[OBJETIVO DEL EJERCICIO] Enumera todos los personajes que, según el fragmento sobre Lauren Bacall, interpretó la actriz, y anota junto a cada uno la película en que lo hizo.

[FRAGMENTO PARA LEER]

Pesadilla · 31 de diciembre de 2013

Betty Joan Perske, una chica alta, de voz rasgada. Según cuenta en sus memorias, se puso tan nerviosa cuando conoció a Bette Davis que no aceptó el ofrecimiento de una taza de té porque le temblaban las manos. Entonces era muy joven. Al salir del hotel donde la gran dama la había recibido, le escribió una carta de agradecimiento que redactó «veinte veces»; una semana después, le llegó un sobre azul con una respuesta elegante y amable que terminaba así: «Espero que nos volvamos a ver». Y se vieron, claro. Cómo no se iban a ver si Betty Joan Perske se convirtió en Lauren Bacall e hizo de Slim en Tener y no tener, de Irene en La senda tenebrosa, de Vivian en El sueño eterno y de Nora en Cayo Largo, para empezar.

[INFORMACIÓN PROPORCIONADA]
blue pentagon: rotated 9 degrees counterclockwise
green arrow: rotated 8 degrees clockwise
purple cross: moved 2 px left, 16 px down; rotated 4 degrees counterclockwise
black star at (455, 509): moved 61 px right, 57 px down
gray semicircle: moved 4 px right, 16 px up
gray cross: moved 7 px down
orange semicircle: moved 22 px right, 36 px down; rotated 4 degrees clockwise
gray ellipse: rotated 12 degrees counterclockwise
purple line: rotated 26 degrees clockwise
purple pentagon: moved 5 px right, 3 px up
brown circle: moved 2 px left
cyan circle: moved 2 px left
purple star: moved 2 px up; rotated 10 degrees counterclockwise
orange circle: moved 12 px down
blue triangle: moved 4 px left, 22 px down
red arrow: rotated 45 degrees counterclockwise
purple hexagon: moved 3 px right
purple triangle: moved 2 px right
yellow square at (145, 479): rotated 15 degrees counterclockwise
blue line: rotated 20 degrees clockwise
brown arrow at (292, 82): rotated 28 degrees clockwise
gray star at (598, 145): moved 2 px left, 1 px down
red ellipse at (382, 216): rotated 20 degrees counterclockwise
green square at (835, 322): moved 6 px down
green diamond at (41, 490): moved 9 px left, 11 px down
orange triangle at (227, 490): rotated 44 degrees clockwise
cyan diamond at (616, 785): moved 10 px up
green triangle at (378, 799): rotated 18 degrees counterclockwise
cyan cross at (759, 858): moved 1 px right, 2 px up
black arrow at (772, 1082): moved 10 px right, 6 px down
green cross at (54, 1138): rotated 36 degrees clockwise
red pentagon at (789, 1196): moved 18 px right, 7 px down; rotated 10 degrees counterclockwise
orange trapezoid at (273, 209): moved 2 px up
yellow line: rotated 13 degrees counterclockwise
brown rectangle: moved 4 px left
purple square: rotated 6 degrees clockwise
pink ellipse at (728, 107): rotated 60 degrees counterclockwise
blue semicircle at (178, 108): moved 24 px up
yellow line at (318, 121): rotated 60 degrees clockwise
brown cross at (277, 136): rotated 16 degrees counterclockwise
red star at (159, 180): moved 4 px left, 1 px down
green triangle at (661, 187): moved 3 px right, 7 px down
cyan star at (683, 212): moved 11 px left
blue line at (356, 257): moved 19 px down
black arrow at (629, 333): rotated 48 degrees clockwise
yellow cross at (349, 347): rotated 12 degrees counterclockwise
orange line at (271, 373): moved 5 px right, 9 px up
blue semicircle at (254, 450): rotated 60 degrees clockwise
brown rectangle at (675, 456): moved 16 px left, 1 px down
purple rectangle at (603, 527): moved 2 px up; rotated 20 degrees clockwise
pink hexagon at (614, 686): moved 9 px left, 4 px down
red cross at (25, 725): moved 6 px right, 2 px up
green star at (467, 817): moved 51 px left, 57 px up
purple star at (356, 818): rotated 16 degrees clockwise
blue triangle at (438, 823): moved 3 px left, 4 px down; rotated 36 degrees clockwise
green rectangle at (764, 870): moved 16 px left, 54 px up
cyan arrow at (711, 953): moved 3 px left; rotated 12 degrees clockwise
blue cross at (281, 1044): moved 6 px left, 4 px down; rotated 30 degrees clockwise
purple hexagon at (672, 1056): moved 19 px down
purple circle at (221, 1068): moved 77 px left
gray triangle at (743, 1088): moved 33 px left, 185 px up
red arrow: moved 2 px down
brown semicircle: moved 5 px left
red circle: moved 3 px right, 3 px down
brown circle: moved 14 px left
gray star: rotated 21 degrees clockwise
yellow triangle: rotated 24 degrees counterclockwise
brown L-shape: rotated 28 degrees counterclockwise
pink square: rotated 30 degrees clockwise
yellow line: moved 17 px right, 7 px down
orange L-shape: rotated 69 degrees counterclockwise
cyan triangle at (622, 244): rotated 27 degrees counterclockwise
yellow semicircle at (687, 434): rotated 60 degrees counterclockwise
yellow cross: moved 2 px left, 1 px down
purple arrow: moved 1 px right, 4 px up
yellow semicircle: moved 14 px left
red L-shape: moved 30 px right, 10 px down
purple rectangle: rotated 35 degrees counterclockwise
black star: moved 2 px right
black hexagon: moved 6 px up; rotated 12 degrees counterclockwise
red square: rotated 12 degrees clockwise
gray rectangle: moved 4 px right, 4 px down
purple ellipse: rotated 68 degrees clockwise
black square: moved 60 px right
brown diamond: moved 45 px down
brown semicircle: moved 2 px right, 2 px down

[SOLUCIÓN DEL EJERCICIO]
- Slim, en Tener y no tener
- Irene, en La senda tenebrosa
- Vivian, en El sueño eterno
- Nora, en Cayo Largo